The true test of an IT organization’s maturity is how it reacts when a significant issue occurs. By significant issue, I mean that a large portion (or even the entire) organization’s ability to function is severely impaired due to an IT-related failure.
What happens isn’t a test of any single group or process – it is a test of all IT groups and three tightly integrated processes: Incident, Problem, and Change.
Let me give you an example of how the perfect storm can break a business. Once upon a time, back in the 90’s, I got up very early every morning to be the first person in our office so I could take calls at the Service Desk. On this particular morning, it was evident that something was wrong. Some people couldn’t get to fileshares or email. Some users couldn’t get to the internet. Some people were reporting that client/server applications weren’t working correctly. Between calls, I launched my browser and pulled up CNN. It wasn’t just our organization. Others were reporting similar issues.
I immediately called my wife and told her that something big was going on and to cut the internet lines to her office. At the time, she was in charge of her company’s IT functions, and when I explained the situation, she went to the network closet and unplugged the cable to the external service provider. She then put a sign on the entry doors to her office telling everyone not to open emails from any external source.
It was Melissa, a worm-based virus that created massive amounts of network traffic by sending email out from everyone’s Outlook client.
Of course, we didn’t know that at the time.
All we knew was that large parts of the network were unreachable. So what did my organization do? The server team obviously thought there was a faulty card on a server sending out massive amounts of packets. The network team assumed that there was a defect in the network routing. The desktop team thought that a software update was being pushed out and that all the traffic was killing the routers. So everyone made countless, uncontrolled changes in their own little world for about six hours.

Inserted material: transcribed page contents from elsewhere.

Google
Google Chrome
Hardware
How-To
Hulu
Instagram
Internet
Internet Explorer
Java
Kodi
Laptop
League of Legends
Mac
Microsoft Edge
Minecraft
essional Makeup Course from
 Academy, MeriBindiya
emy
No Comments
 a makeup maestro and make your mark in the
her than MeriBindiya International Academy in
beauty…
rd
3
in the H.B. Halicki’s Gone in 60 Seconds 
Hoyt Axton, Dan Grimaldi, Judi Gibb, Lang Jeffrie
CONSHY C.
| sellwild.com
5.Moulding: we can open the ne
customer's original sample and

This was pure Incident Management at its worst. “Get it up and running as quickly as possible” is the first part of Incident Management’s goal. Unfortunately, the second part of the goal was completely ignored. The full goal of Incident Management is “Get it up and running as quickly as possible, while doing the least amount of harm as possible.”
To say that recovery was challenging is an understatement. Our IT groups did more damage to our infrastructure in six hours than the worm could have ever done. Once the news got out that many organizations were being affected by this worm, our Desktop team spent about eight hours canvassing the organization and physically touching every PC to remove the virus.

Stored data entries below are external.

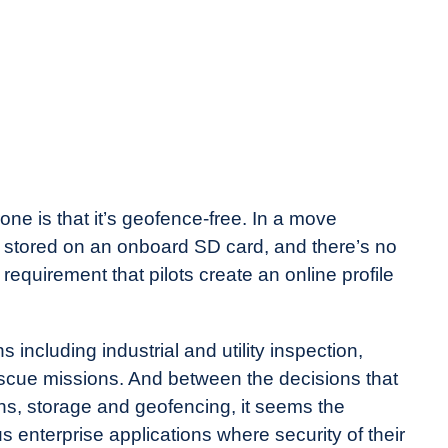
ne is that it’s geofence-free. In a move
is stored on an onboard SD card, and there’s no
requirement that pilots create an online profile
including industrial and utility inspection,
rescue missions. And between the decisions that
, storage and geofencing, it seems the
 enterprise applications where security of their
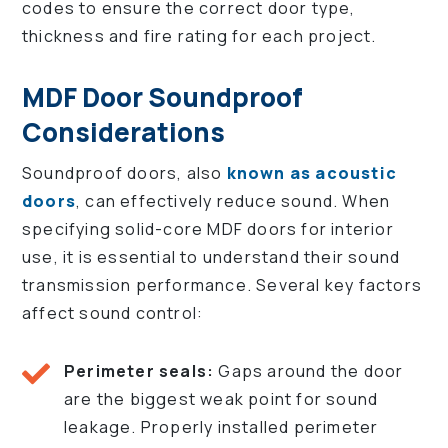
codes to ensure the correct door type,
thickness and fire rating for each project.
MDF Door Soundproof
Considerations
Soundproof doors, also
known as acoustic
doors
, can effectively reduce sound. When
specifying solid-core MDF doors for interior
use, it is essential to understand their sound
transmission performance. Several key factors
affect sound control:
Perimeter seals:
Gaps around the door
are the biggest weak point for sound
leakage. Properly installed perimeter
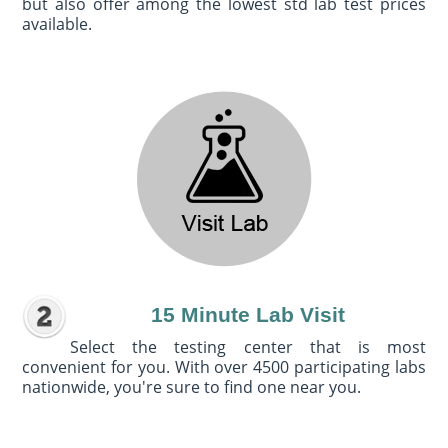
but also offer among the lowest std lab test prices
available.
15 Minute Lab Visit
Select the testing center that is most
convenient for you. With over 4500 participating labs
nationwide, you're sure to find one near you.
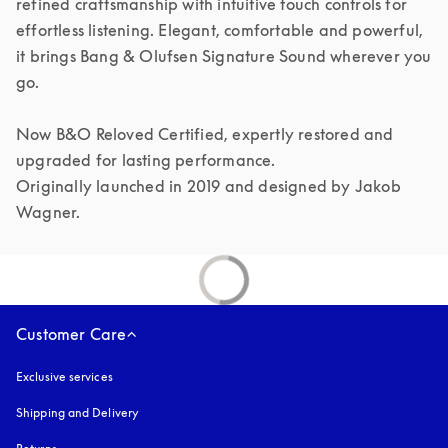
refined craftsmanship with intuitive touch controls for 
effortless listening. Elegant, comfortable and powerful, 
it brings Bang & Olufsen Signature Sound wherever you 
go.

Now B&O Reloved Certified, expertly restored and 
upgraded for lasting performance.

Originally launched in 2019 and designed by Jakob 
Customer Care
Exclusive services
Shipping and Delivery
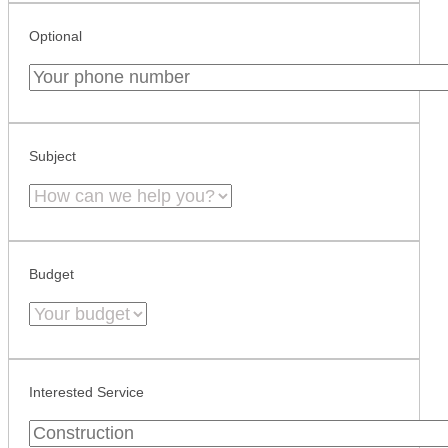
Optional
Subject
Budget
Interested Service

Our network and servers weren’t completely back to normal for three days.
What Change Management was done? None. What Problem Management was done? None.
Let’s just say that it was an excellent learning experience.
From that point forward, whenever there was a severe issue, the Service Desk Manager (me) started a conference line and then notified all the other IT managers (by email, phone or fax) to dial into the conference line immediately.
There was a formal structure to the conference call:
- Quorum called
- Problem statement defined
- Roll call made of each manager identifying how the problem was affecting their organization
- Roll call made of each manager identifying what team members were available to work on the problem
- Decision as to who owns the problem
- Decision as to who owns the communication
The problem owner would be the person responsible for:
- Organizing the response to the issue
- Engaging IT resources as needed
- Managing the issue to resolution
The person who owned the communication (usually me) would stay on the conference line and take any updates verbally from whoever called in. The communication owner would be responsible for:
- Updating the tracking ticket
- Ensuring that all parts of IT were made aware of any updates
- Ensuring that communications to the users were sent out in a timely fashion
- Informing the company’s upper management of the issue and its effect on the organization
- Being a buffer between the problem owner and everyone who wasn’t directly involved in the resolution of the issue
The problem owner has to be shielded from all the users, managers, customers, etc., etc. who want status updates or just make the problem owner’s life miserable (it’s amazing how many people want to pile on pain during a painful situation). It is a delicate balancing act for the communication owner (who is being pounded from all sides for the latest status) on how frequently to go the problem owner for an update while realizing that every request for a status update delays the resolution.
As the issue is worked towards resolution, it is the problem owner’s responsibility to ensure that proper controls are in place for critical infrastructure.
- Documentation updates noted
- Change permissions obtained
- Cross functional activities balanced
One of the hardest things for the problem owner to do is to negotiate between the teams implementing quick fixes (get the users up and running as quickly as possible) and the teams responsible for determining root cause (who typically needed the users to be left in a broken state for them to do their analysis).
Depending on the nature of the event, and how well the action plan reacted to it, there were formal and informal reviews. If things went well, it was usually an informal review. If things went badly, it was more formal.
How well IT is able to work across functional boundaries, still maintain processes, and ensure that sufficient controls are in place during a serious outage is quite often the quickest way to uncover departmental and process deficiencies.
The real lesson here is to never let a disaster go to waste.
BTW: My wife’s boss gave us a very expense bottle of wine when they came through the day unscathed.